[[ Information given, beginning ]]

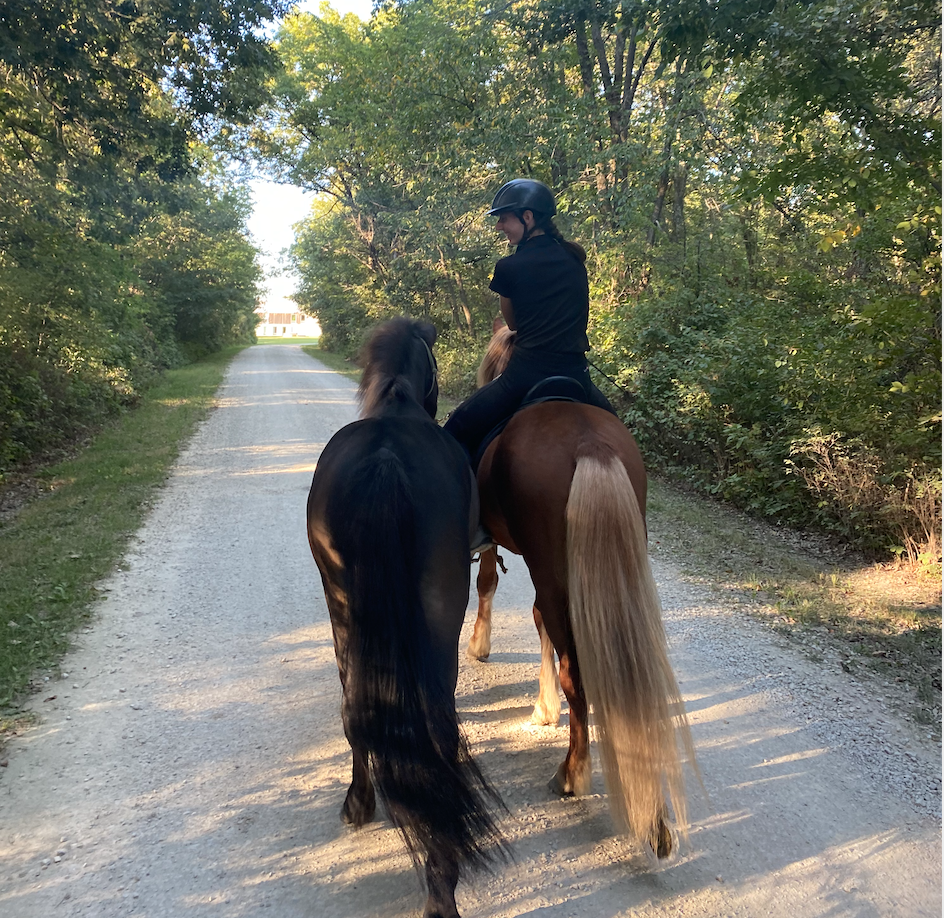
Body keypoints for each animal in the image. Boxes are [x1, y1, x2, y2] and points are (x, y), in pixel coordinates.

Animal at [306, 317, 506, 918]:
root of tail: (386, 461)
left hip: (343, 603)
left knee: (357, 708)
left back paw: (359, 803)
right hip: (439, 612)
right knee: (439, 727)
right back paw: (443, 885)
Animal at [466, 321, 697, 859]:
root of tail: (590, 443)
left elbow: (488, 581)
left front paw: (480, 646)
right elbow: (536, 620)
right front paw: (542, 706)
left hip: (552, 568)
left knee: (578, 672)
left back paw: (572, 775)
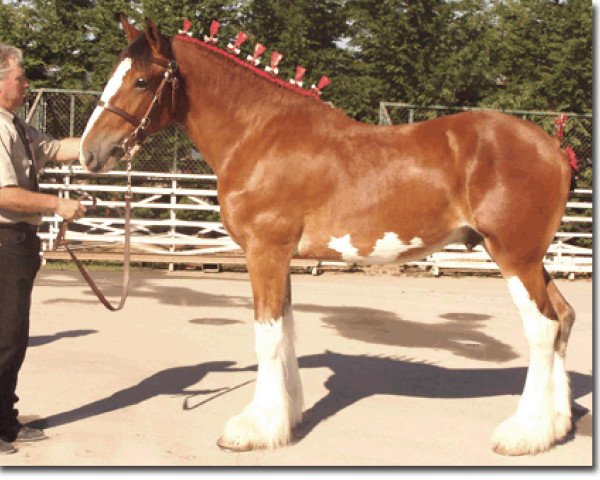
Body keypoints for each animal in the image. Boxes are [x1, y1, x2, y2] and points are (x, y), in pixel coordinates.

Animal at [79, 16, 576, 456]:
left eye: (141, 81)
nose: (89, 153)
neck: (258, 135)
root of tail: (553, 148)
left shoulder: (264, 252)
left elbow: (267, 335)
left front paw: (254, 428)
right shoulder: (281, 257)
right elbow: (286, 329)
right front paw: (287, 417)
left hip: (513, 256)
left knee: (542, 326)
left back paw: (523, 434)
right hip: (533, 260)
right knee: (564, 317)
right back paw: (556, 425)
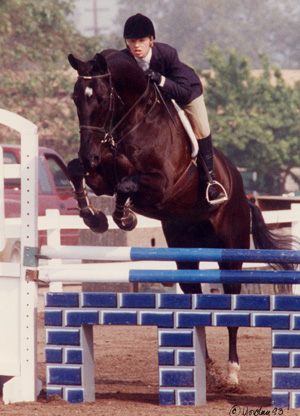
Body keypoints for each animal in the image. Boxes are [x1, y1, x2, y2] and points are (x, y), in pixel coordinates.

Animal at [67, 50, 296, 386]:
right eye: (75, 98)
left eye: (103, 98)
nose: (89, 155)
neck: (132, 122)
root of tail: (245, 195)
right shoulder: (101, 176)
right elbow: (77, 171)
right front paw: (93, 216)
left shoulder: (161, 184)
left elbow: (126, 185)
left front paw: (124, 219)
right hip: (185, 250)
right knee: (193, 295)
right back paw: (207, 366)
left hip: (231, 252)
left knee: (232, 303)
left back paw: (231, 371)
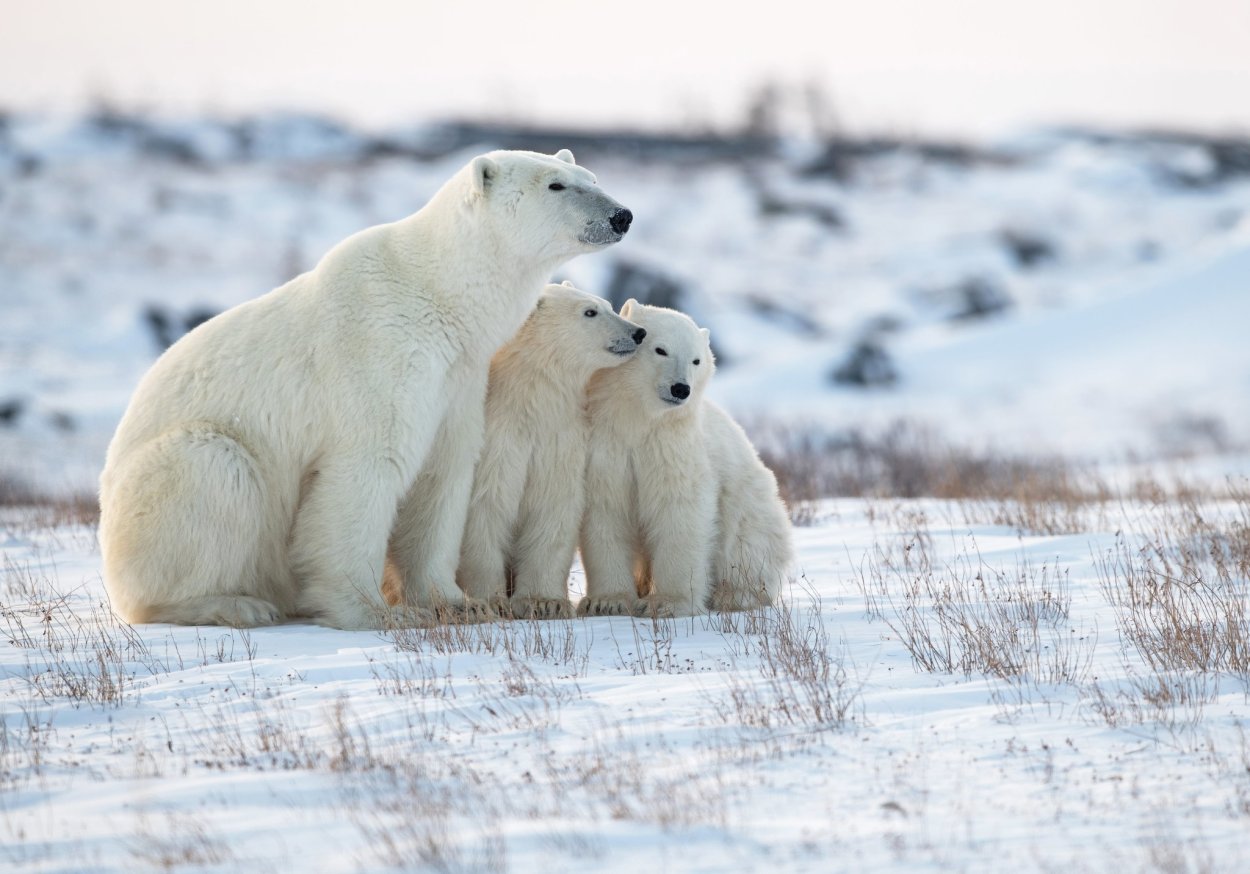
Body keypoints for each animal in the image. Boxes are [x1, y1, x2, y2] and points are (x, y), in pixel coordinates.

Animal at [455, 283, 645, 617]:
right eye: (590, 311)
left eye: (608, 304)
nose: (637, 333)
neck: (527, 401)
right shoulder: (496, 444)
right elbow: (485, 511)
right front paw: (492, 601)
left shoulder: (558, 442)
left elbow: (552, 510)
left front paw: (543, 602)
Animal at [577, 303, 790, 617]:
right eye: (660, 350)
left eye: (696, 360)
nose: (681, 388)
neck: (638, 422)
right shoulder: (607, 449)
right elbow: (607, 512)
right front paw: (607, 601)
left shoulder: (674, 449)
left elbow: (679, 511)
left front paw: (667, 603)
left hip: (749, 501)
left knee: (744, 544)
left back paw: (734, 595)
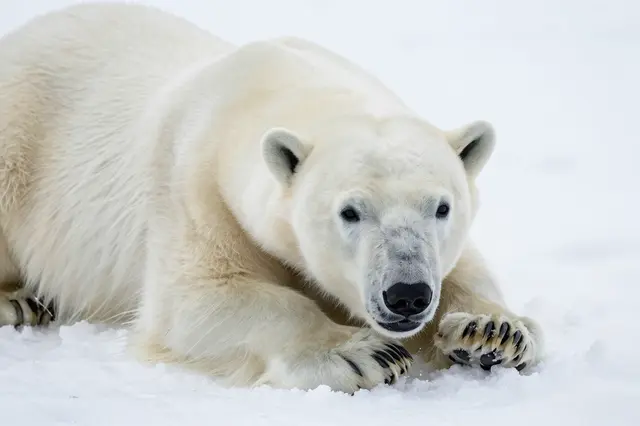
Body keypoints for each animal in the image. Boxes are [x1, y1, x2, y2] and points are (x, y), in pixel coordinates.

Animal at [0, 3, 544, 392]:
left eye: (442, 207)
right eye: (350, 212)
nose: (407, 293)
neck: (258, 89)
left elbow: (467, 270)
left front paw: (492, 332)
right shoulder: (195, 188)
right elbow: (195, 302)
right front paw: (365, 353)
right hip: (18, 139)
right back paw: (19, 301)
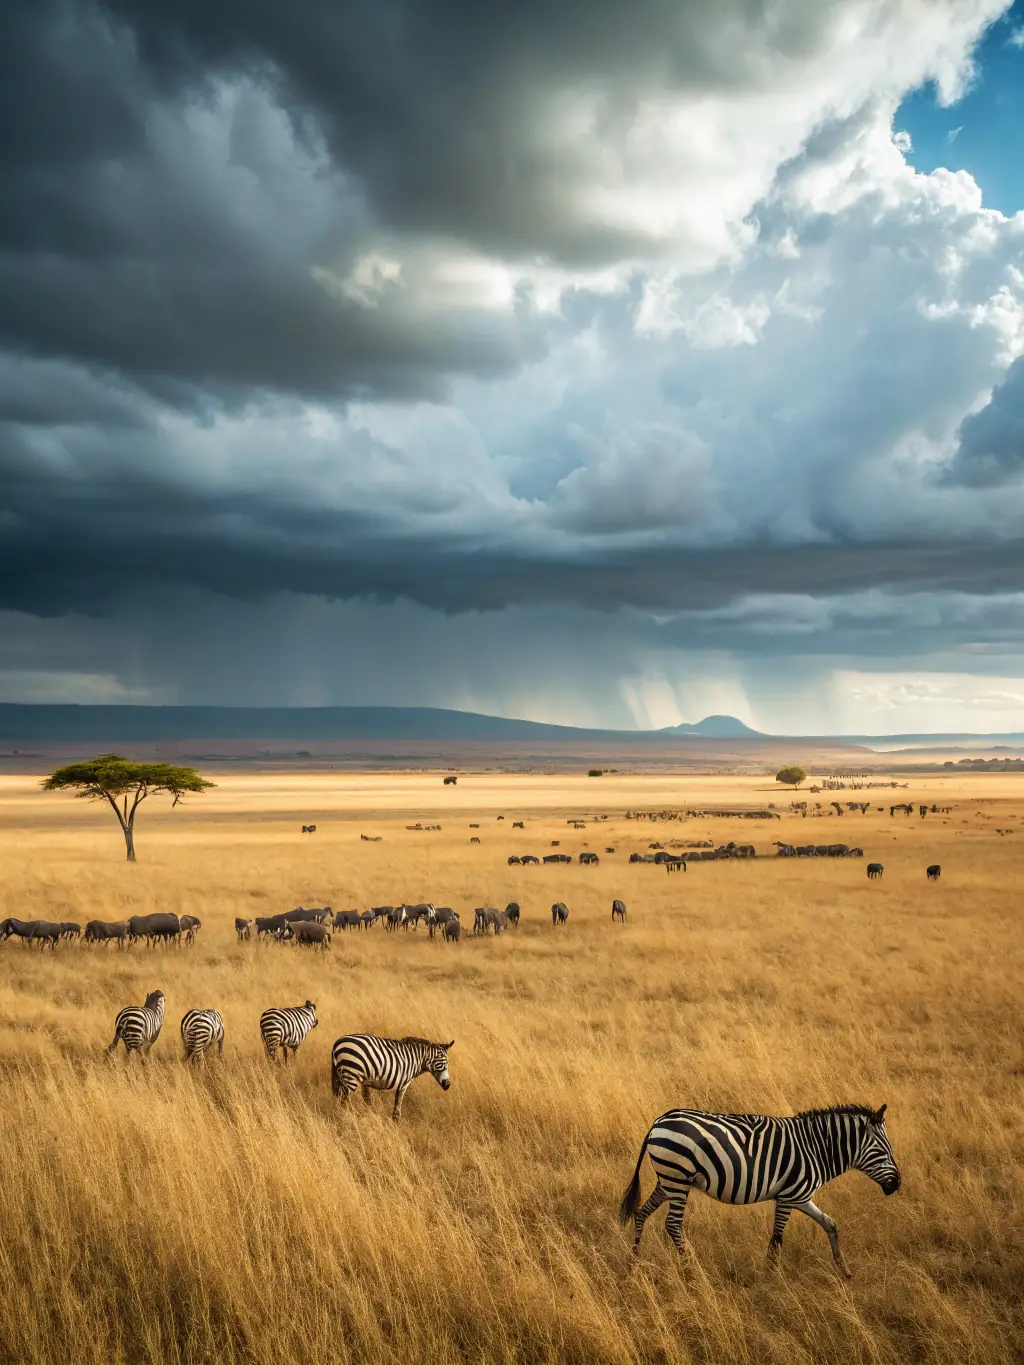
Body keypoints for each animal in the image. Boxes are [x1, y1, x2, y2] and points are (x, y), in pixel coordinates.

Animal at [620, 1104, 900, 1277]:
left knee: (641, 1212)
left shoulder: (801, 1196)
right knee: (673, 1225)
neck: (817, 1149)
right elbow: (777, 1239)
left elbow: (830, 1224)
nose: (897, 1185)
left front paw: (844, 1271)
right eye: (884, 1151)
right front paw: (771, 1277)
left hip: (669, 1180)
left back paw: (634, 1264)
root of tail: (658, 1121)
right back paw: (693, 1271)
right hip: (678, 1178)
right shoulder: (788, 1197)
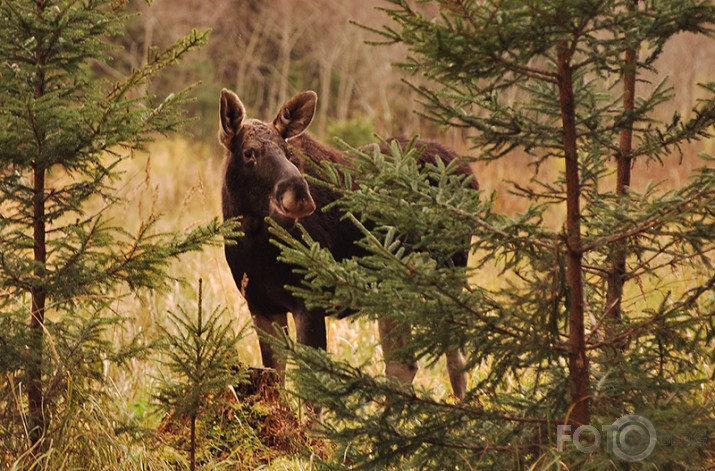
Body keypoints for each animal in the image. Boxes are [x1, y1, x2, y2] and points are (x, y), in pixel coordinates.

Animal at [218, 89, 476, 402]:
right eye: (249, 153)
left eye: (288, 151)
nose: (299, 193)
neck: (255, 250)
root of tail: (468, 172)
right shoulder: (261, 306)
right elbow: (275, 382)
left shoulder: (310, 300)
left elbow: (313, 390)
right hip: (394, 291)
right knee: (404, 365)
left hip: (449, 274)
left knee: (455, 360)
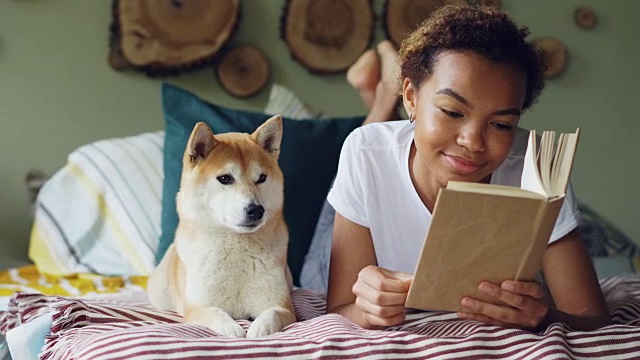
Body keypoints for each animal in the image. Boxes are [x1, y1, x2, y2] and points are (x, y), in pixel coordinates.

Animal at [148, 116, 296, 338]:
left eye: (261, 178)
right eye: (225, 178)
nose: (256, 210)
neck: (236, 250)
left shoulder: (283, 306)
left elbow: (273, 314)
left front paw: (259, 329)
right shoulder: (196, 308)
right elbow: (214, 313)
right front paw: (232, 328)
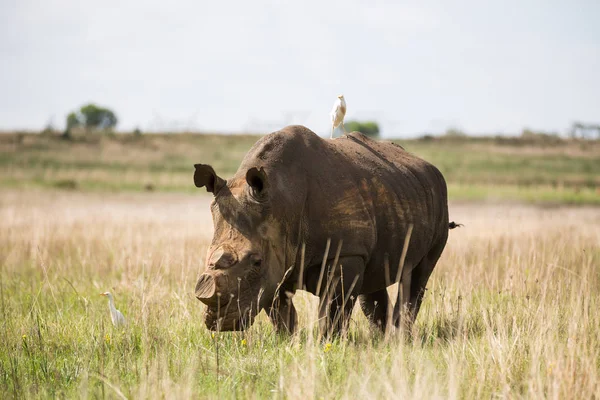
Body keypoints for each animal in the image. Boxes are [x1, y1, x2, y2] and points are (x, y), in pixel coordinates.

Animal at [193, 124, 454, 334]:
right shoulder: (277, 255)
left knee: (417, 274)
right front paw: (287, 340)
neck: (281, 198)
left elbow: (333, 307)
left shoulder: (344, 252)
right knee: (375, 274)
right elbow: (279, 308)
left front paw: (327, 343)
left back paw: (400, 339)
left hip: (439, 200)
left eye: (256, 262)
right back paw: (382, 340)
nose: (220, 324)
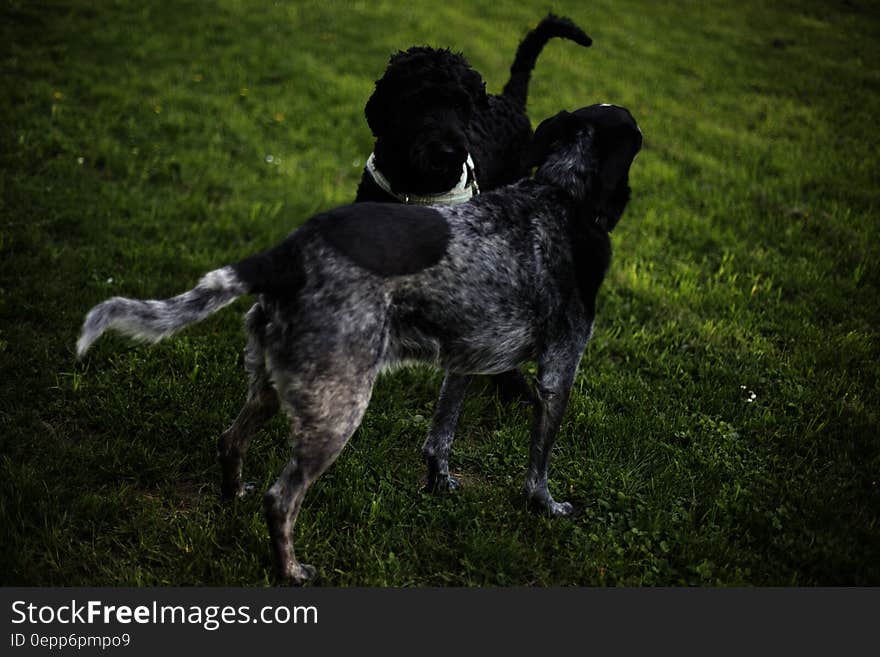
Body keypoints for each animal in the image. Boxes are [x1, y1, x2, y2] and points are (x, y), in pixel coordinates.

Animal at [79, 104, 644, 584]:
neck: (562, 195)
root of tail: (285, 255)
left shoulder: (466, 360)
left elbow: (440, 436)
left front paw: (439, 484)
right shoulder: (558, 371)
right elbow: (538, 467)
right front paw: (546, 509)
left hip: (273, 385)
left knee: (229, 441)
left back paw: (231, 498)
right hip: (340, 407)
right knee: (281, 498)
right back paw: (291, 571)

[[ Information given, end ]]

Exercise objective.
Please restate the entries word for word. Skip the pictures.

Response to the exercise.
Body keypoints for each animal in the image. Boxes are [x1, y1, x2, y2] and points are (x, y), in pixel coordinates.

Animal at [306, 317, 506, 918]:
root of tail: (386, 461)
left hip: (343, 603)
left knee: (357, 708)
left back paw: (359, 803)
right hip: (439, 612)
right knee: (439, 727)
right back paw: (443, 885)
Animal at [466, 321, 697, 859]:
root of tail: (590, 443)
left elbow: (488, 581)
left front paw: (480, 646)
right elbow: (536, 620)
right front paw: (542, 706)
left hip: (552, 568)
left knee: (578, 672)
left back paw: (572, 775)
Body keypoints for each animal in the image. Boxes are [x1, y1, x2, y2] and points are (x, y), in pixel coordinates.

Animal at [79, 16, 576, 456]:
left eye: (141, 81)
nose: (89, 153)
neck: (258, 135)
root of tail: (553, 148)
left shoulder: (264, 252)
left elbow: (267, 335)
left front paw: (254, 428)
right shoulder: (281, 257)
right elbow: (286, 329)
right front paw: (287, 417)
left hip: (513, 256)
left knee: (542, 326)
left back paw: (523, 434)
right hip: (533, 260)
right knee: (564, 317)
right back paw: (556, 425)
Body keypoints for each animal in the image. Boxes are [x1, y1, x2, y2] and points are (x, y), in pixel coordinates.

Animal at [67, 50, 296, 386]:
right eye: (75, 98)
left eye: (103, 98)
nose: (89, 155)
neck: (132, 122)
root of tail: (245, 195)
right shoulder: (101, 176)
right elbow: (77, 171)
right front paw: (93, 216)
left shoulder: (161, 184)
left elbow: (126, 185)
left front paw: (124, 219)
right hip: (185, 250)
right knee: (193, 295)
right back paw: (207, 366)
left hip: (231, 252)
left knee: (232, 303)
left back paw: (231, 371)
Body keypoints for each animal in the image. Boxes are [x1, y1, x2, y2] and points are (x, y), in pixel coordinates.

Animal at [455, 283, 645, 617]:
right eye: (590, 311)
left eye: (608, 304)
nose: (637, 333)
neck: (527, 401)
right shoulder: (496, 444)
right elbow: (485, 511)
right front paw: (492, 601)
left shoulder: (558, 442)
left elbow: (552, 510)
left front paw: (543, 602)
Animal at [577, 303, 790, 617]:
right eye: (660, 350)
left eye: (696, 360)
nose: (681, 388)
neck: (638, 422)
right shoulder: (607, 449)
right elbow: (607, 512)
right front paw: (607, 601)
left shoulder: (674, 449)
left elbow: (679, 511)
left front paw: (667, 603)
left hip: (749, 501)
left knee: (744, 544)
left back paw: (734, 595)
Body keypoints for each animal in the image. Boxes are [x1, y1, x2, y2] and points are (x, y), in pixel coordinates.

Animal at [0, 3, 544, 392]:
left eye: (442, 207)
right eye: (350, 212)
nose: (407, 293)
neck: (258, 89)
left elbow: (467, 270)
left front paw: (492, 332)
right shoulder: (195, 188)
right elbow: (195, 302)
right front paw: (365, 353)
right hip: (18, 139)
right back paw: (19, 301)
Body keypoints for each animal in the image. Boxes are [x1, y1, x2, y2] and points are (x, y), in pixel coordinates.

Animal at [620, 1104, 900, 1277]:
left knee: (641, 1212)
left shoulder: (801, 1196)
right knee: (673, 1225)
neck: (817, 1149)
right elbow: (777, 1239)
left elbow: (830, 1224)
nose: (897, 1185)
left front paw: (844, 1271)
right eye: (884, 1151)
right front paw: (771, 1277)
left hip: (669, 1180)
left back paw: (634, 1264)
root of tail: (658, 1121)
right back paw: (693, 1271)
right hip: (678, 1178)
right shoulder: (788, 1197)
Body keypoints for each animal in the image. Boxes are [x1, y1, x2, y2] and points are (x, y), in pixel coordinates.

Animal at [218, 89, 476, 402]:
right eye: (249, 153)
left eye: (288, 151)
nose: (299, 193)
neck: (255, 250)
root of tail: (468, 172)
right shoulder: (261, 306)
right elbow: (275, 382)
left shoulder: (310, 300)
left elbow: (313, 390)
right hip: (394, 291)
right knee: (404, 365)
left hip: (449, 274)
left knee: (455, 360)
Body keypoints for each animal in the image. Boxes are [x1, y1, x2, y2] and points are (x, y), in pixel coordinates.

Animal at [148, 116, 296, 338]:
left eye: (261, 178)
right eye: (225, 178)
nose: (256, 210)
neck: (236, 250)
left shoulder: (283, 306)
left elbow: (273, 314)
left front paw: (259, 329)
right shoulder: (196, 308)
right elbow: (214, 313)
right front paw: (232, 328)
Body keypoints for each animal in the image. Boxes are [x1, y1, x2, y2] and points are (x, y), in pixel coordinates.

Animal at [193, 124, 454, 334]:
right shoulder: (277, 255)
left knee: (417, 274)
right front paw: (287, 340)
neck: (281, 198)
left elbow: (333, 307)
left shoulder: (344, 252)
right knee: (375, 274)
right elbow: (279, 308)
left front paw: (327, 343)
left back paw: (400, 339)
left hip: (439, 200)
left eye: (256, 262)
right back paw: (382, 340)
nose: (220, 324)
Body keypoints for each animal in the image. Boxes are [x1, y1, x2, y2] and points are (x, y), in pixel coordinates.

Animal at [79, 104, 644, 584]:
neck: (562, 195)
root of tail: (285, 255)
left shoulder: (466, 360)
left elbow: (440, 436)
left front paw: (439, 484)
right shoulder: (558, 371)
right elbow: (538, 467)
right front paw: (546, 509)
left hip: (273, 385)
left knee: (229, 441)
left back paw: (231, 498)
right hip: (340, 407)
right knee: (281, 498)
right back paw: (291, 571)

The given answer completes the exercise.